→ **TASK STATEMENT**: Whenever a line in the data holds the string "آزمون", copy that line.

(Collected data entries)
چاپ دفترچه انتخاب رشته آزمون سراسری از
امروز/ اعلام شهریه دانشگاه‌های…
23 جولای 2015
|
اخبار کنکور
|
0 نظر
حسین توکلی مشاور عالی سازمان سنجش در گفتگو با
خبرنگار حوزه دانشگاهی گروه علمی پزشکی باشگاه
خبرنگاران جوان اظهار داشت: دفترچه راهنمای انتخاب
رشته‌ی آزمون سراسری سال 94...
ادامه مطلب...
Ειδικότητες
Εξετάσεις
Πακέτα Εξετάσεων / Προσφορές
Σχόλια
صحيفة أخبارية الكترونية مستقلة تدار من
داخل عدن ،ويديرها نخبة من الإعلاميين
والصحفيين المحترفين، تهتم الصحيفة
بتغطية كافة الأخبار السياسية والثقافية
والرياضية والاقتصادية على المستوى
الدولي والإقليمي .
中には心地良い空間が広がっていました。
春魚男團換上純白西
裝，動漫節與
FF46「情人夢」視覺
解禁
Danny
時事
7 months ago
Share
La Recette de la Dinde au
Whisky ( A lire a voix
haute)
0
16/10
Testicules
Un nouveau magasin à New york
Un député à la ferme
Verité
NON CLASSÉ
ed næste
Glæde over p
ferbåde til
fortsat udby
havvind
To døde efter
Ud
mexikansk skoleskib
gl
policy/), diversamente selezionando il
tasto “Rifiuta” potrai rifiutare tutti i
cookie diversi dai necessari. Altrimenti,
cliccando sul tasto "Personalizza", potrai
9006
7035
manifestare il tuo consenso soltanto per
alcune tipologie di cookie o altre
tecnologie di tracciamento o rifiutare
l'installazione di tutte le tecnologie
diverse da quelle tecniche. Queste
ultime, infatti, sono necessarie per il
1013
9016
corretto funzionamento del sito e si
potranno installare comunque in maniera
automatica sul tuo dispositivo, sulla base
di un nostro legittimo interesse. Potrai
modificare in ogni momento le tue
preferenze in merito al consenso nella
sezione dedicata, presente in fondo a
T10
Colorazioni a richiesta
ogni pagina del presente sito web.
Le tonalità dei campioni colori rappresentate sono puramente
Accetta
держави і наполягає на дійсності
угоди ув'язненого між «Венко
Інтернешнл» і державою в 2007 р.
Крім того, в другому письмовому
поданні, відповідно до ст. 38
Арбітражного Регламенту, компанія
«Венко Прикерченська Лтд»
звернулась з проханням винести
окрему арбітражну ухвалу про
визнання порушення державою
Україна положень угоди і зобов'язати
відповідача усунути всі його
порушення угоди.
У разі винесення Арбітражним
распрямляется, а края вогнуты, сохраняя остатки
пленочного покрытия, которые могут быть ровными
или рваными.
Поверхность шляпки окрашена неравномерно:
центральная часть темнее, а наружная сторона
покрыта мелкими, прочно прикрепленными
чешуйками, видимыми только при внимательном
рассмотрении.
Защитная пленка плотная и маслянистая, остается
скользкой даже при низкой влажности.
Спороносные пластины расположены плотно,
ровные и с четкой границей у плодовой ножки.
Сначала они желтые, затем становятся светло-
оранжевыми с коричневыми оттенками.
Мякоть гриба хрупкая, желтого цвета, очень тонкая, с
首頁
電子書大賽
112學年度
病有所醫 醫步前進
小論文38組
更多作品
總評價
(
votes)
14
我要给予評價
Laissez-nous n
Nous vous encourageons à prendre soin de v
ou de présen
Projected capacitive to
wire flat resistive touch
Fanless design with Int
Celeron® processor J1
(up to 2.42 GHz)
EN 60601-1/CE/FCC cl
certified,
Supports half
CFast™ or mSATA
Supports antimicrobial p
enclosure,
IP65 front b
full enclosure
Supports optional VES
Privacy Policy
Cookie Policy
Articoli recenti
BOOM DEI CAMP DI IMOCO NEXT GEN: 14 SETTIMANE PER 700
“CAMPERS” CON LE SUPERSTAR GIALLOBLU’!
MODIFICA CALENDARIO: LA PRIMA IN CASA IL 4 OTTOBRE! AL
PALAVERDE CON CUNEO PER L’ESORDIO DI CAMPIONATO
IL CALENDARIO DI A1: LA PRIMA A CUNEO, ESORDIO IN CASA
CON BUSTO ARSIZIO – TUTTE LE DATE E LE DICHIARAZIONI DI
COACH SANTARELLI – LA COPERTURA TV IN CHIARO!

→ **SOLUTION TO THIS EXERCISE**:
چاپ دفترچه انتخاب رشته آزمون سراسری از
رشته‌ی آزمون سراسری سال 94...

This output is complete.